<<<<
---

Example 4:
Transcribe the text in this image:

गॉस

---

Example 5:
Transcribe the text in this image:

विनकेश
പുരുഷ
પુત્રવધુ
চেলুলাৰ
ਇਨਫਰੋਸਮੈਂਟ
>>>>
> [SHORT PROBLEM] Output the records above as a two-column CSV with the headers "record" and "answer", one row for each record: its text in the first column and its answer in the second. Put each field in double quotes and replace any line breaks in it with spaces.

> [PROBLEM SOLUTION]
record,answer
"--- Example 4: Transcribe the text in this image:","गॉस"
"--- Example 5: Transcribe the text in this image:","विनकेश പുരുഷ પુત્રવધુ চেলুলাৰ ਇਨਫਰੋਸਮੈਂਟ"